== DATA LISTING ==
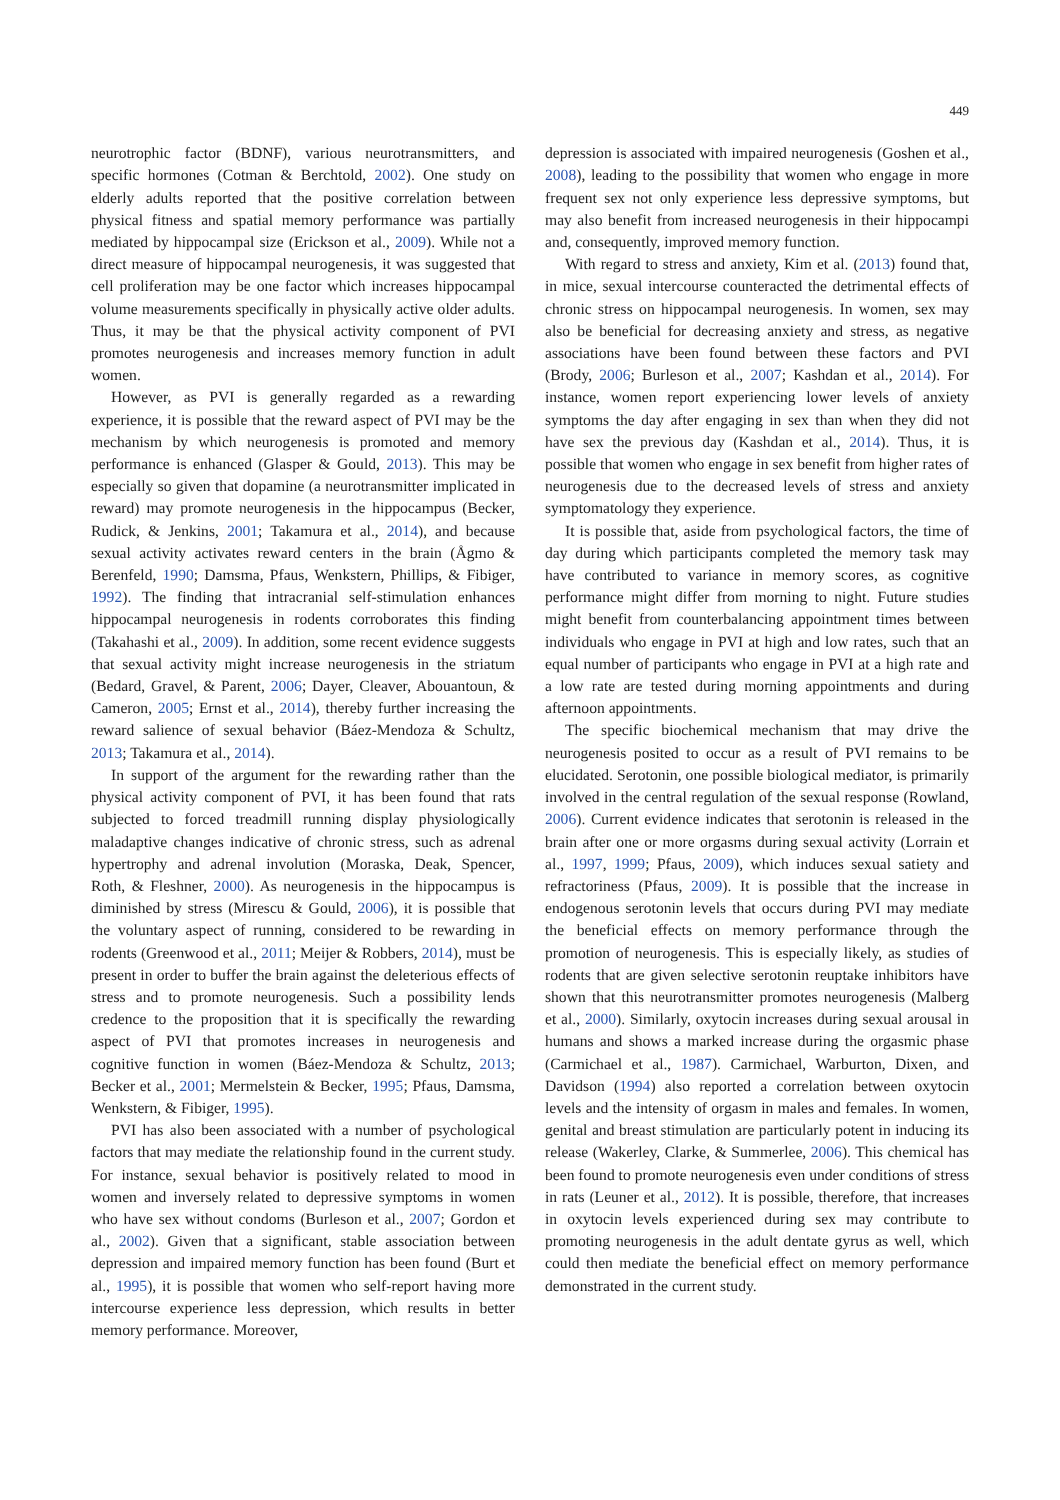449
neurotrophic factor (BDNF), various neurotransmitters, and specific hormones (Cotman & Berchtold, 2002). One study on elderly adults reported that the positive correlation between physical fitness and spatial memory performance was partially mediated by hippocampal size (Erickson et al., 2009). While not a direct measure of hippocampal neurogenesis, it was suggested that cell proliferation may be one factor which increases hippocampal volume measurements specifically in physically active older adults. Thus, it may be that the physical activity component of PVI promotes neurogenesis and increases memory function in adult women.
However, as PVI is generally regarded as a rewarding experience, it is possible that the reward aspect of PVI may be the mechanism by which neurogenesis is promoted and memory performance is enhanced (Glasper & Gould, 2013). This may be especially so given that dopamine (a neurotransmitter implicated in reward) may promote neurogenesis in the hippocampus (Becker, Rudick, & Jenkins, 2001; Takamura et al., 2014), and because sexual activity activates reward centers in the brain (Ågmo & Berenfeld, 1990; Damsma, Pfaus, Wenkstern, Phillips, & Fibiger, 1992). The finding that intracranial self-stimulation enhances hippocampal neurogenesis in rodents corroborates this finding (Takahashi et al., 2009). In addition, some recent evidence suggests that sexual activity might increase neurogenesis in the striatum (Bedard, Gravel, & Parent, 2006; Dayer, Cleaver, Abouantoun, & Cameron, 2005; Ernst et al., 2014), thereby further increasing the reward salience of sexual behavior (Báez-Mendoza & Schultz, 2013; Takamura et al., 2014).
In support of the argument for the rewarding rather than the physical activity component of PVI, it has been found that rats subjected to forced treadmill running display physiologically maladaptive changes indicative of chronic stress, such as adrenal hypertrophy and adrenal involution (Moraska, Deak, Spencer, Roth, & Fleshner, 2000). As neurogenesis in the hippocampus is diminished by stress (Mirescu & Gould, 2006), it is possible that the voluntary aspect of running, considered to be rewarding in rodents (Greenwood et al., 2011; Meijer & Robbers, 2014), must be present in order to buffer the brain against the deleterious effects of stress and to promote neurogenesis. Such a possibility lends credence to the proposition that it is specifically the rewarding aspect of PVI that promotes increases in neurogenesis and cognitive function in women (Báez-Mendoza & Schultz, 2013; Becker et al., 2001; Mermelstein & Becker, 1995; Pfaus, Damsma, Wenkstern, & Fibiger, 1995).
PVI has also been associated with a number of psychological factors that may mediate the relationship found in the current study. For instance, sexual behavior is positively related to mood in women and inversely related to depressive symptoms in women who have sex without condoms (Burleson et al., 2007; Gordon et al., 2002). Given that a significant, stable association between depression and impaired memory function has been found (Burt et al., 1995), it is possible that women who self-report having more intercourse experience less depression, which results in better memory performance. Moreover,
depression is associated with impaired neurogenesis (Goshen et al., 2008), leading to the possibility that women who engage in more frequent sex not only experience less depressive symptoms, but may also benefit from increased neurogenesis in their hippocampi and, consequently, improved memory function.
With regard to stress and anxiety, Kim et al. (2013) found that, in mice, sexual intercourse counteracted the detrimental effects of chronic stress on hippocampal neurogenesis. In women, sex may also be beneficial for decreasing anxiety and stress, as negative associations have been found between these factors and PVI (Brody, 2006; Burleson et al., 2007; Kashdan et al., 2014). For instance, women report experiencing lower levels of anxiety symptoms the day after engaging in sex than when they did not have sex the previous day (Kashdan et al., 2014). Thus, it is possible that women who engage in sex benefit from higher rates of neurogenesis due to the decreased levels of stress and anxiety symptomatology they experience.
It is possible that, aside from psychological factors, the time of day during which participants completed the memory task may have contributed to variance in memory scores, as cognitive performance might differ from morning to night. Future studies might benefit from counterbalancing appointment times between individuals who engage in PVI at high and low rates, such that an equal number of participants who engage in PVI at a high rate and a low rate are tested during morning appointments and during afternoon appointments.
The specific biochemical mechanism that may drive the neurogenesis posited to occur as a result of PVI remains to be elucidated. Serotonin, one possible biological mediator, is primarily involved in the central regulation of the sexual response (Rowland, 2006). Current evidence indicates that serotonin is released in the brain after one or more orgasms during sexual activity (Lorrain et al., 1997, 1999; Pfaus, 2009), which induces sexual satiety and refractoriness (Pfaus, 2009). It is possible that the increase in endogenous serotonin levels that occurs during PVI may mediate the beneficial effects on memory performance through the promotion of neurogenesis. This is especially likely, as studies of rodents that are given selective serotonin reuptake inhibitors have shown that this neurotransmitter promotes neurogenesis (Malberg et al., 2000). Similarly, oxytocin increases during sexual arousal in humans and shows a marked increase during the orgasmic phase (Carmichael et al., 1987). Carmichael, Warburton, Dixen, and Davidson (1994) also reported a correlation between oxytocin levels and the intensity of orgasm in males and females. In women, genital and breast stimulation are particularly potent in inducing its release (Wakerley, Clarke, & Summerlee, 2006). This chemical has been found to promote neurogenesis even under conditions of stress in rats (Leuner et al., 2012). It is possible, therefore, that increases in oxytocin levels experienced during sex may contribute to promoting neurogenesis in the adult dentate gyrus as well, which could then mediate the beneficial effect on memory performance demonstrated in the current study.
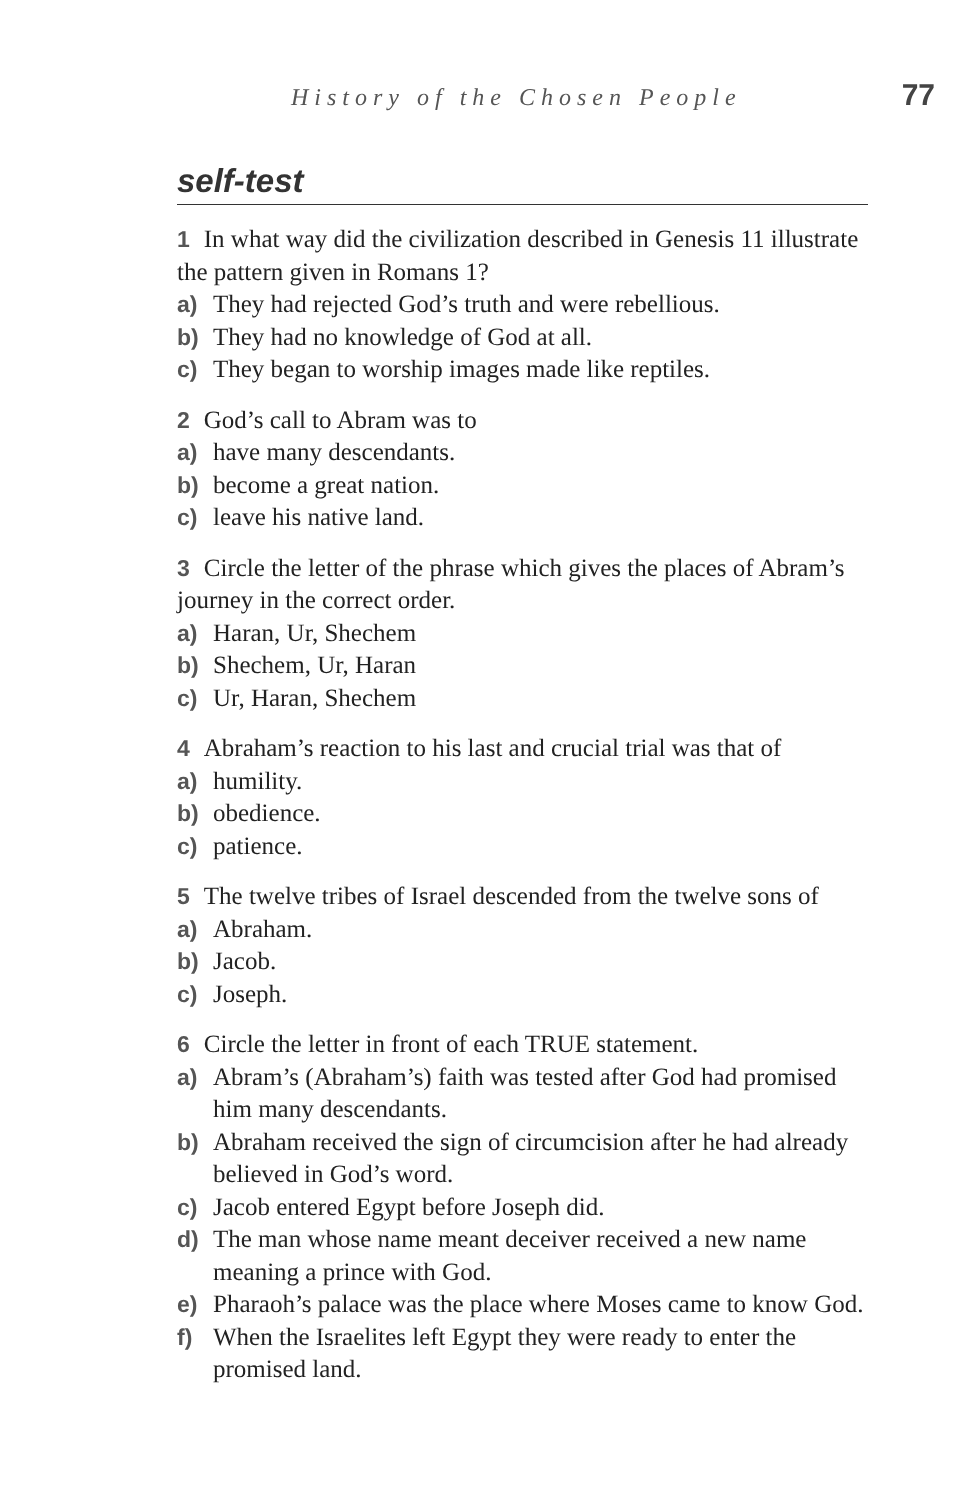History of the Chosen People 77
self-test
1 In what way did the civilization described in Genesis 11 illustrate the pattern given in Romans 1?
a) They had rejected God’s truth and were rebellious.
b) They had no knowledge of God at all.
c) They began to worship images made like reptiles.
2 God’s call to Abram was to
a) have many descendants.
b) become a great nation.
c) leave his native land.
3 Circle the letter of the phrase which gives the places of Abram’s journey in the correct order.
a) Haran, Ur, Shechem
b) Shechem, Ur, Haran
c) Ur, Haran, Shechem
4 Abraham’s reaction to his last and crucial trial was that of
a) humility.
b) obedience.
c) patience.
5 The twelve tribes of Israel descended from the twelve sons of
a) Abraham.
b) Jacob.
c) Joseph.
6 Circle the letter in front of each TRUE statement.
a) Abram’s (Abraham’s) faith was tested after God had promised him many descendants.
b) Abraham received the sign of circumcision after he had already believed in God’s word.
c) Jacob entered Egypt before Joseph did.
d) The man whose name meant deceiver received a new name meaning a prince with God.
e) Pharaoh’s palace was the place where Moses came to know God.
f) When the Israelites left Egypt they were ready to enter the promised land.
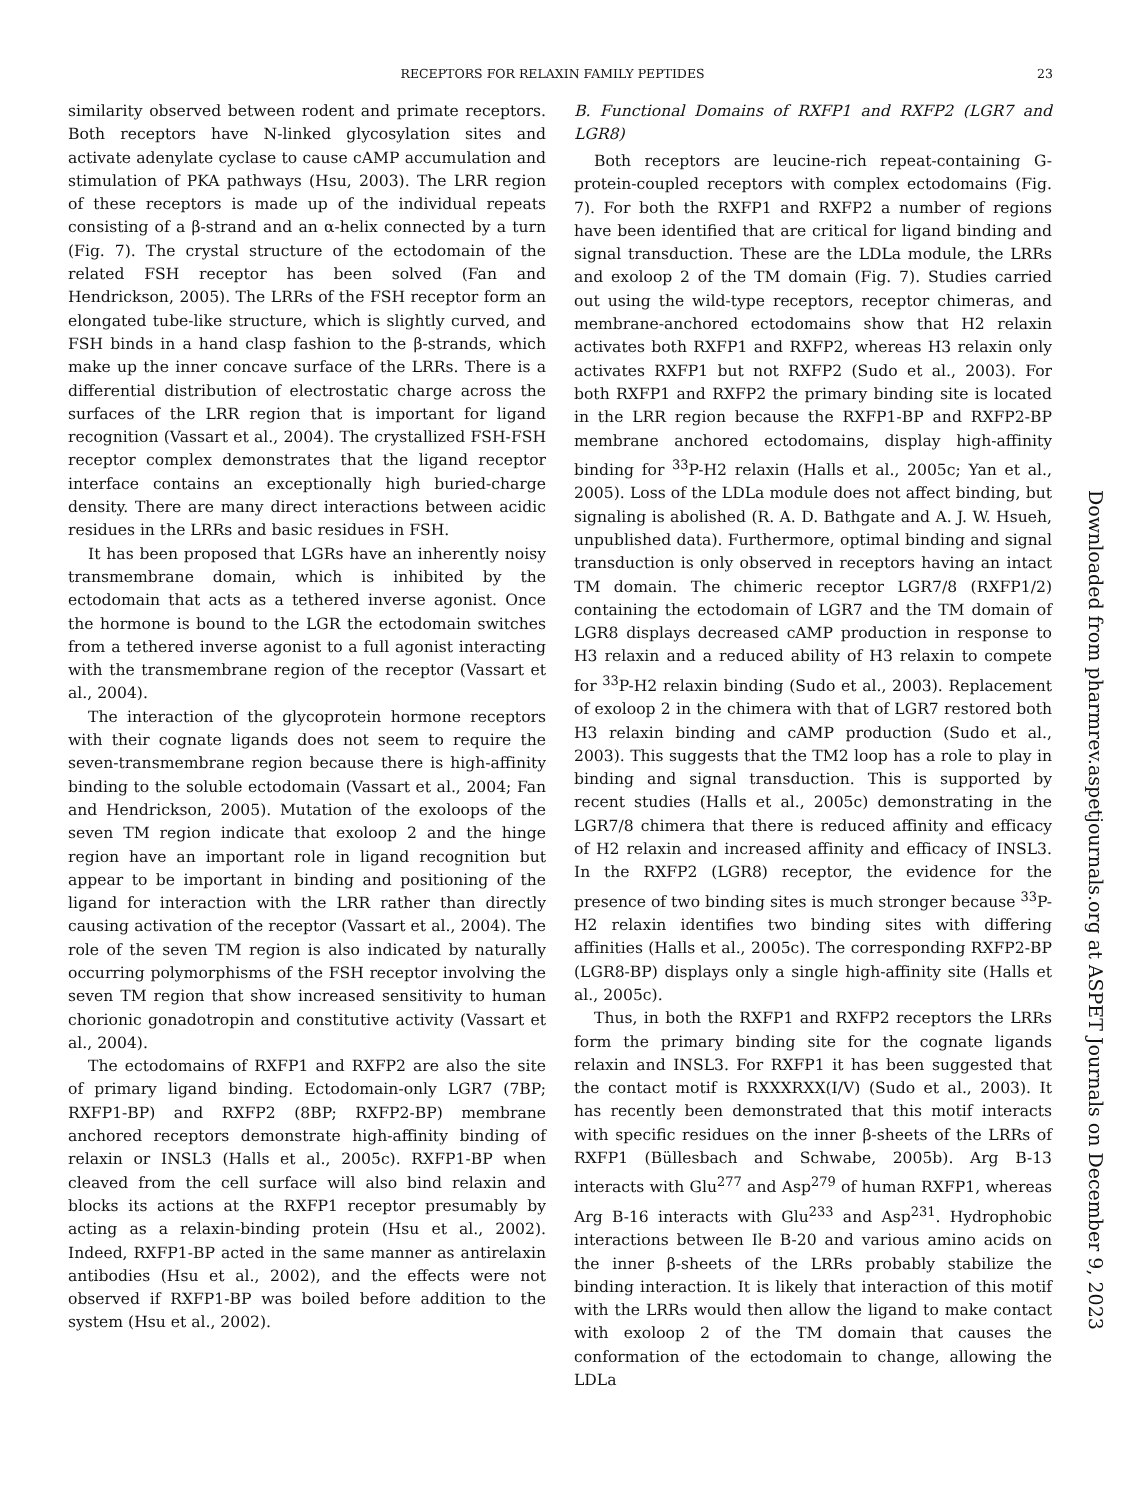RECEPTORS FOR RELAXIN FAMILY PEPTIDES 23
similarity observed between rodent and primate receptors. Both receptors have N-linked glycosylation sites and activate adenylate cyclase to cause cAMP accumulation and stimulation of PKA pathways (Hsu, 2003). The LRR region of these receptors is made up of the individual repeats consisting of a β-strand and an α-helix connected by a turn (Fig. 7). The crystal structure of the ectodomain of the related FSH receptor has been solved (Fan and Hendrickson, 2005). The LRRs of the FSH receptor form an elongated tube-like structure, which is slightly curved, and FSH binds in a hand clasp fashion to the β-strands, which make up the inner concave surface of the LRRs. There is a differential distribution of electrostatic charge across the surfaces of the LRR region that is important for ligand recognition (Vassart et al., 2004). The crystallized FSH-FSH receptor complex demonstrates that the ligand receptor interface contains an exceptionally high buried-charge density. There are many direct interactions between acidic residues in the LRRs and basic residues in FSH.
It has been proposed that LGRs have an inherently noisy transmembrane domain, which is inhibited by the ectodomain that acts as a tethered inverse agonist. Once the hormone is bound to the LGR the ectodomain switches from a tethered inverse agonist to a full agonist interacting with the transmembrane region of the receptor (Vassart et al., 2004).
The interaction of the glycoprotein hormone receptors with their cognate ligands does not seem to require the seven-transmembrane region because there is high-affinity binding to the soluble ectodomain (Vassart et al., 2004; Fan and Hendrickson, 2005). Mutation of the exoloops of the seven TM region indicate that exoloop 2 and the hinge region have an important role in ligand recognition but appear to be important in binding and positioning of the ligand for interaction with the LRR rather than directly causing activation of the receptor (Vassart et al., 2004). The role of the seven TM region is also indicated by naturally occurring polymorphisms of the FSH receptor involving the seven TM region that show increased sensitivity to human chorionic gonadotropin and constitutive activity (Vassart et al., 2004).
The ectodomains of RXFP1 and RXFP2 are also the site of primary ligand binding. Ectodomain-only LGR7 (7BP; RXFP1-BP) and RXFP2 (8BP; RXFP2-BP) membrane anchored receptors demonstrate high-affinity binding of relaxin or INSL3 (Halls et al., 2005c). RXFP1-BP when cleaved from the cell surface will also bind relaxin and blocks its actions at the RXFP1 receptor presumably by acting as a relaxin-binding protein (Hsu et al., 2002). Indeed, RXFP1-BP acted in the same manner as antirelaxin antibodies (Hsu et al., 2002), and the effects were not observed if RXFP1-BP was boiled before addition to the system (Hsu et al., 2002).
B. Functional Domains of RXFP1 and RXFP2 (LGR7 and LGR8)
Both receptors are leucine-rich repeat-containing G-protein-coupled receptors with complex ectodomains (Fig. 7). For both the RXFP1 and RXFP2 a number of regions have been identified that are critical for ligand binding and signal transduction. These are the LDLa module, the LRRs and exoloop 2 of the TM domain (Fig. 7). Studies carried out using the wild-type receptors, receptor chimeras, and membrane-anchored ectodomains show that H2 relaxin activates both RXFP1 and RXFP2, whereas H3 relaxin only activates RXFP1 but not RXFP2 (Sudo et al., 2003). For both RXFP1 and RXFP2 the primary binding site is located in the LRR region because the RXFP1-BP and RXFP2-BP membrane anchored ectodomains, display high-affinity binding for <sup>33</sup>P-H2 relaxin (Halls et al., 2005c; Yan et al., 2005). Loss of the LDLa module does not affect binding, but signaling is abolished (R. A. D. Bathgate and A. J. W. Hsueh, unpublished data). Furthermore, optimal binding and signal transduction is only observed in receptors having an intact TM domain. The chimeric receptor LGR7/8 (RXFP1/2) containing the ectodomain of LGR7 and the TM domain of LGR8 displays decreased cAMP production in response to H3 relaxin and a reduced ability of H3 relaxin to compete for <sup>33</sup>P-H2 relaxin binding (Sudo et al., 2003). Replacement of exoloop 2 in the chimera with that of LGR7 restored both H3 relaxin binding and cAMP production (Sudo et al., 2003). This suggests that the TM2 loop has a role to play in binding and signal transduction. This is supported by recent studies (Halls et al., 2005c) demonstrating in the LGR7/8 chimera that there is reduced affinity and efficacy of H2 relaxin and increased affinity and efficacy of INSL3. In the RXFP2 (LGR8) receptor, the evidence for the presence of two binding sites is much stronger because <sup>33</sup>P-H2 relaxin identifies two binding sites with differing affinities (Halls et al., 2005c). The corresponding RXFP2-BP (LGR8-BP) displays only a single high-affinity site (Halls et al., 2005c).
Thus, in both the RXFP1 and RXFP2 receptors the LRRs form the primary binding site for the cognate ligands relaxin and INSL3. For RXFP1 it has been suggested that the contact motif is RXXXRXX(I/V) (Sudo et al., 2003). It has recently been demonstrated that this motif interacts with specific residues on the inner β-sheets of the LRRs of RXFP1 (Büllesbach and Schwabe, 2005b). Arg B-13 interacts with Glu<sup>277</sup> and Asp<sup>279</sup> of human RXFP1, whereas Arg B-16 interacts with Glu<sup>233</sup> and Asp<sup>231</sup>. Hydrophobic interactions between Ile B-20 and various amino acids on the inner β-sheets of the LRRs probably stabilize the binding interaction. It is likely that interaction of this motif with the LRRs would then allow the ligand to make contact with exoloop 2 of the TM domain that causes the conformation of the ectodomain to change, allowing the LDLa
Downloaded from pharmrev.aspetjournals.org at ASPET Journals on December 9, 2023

== PROBLEM REQUIREMENTS ==
Within the material above, the line with "1 In what way" opens the range and the line with "c) leave his native land." closes it; reproduce that range word for word.

== WRITTEN RESPONSE ==
1 In what way did the civilization described in Genesis 11 illustrate the pattern given in Romans 1?
a) They had rejected God’s truth and were rebellious.
b) They had no knowledge of God at all.
c) They began to worship images made like reptiles.
2 God’s call to Abram was to
a) have many descendants.
b) become a great nation.
c) leave his native land.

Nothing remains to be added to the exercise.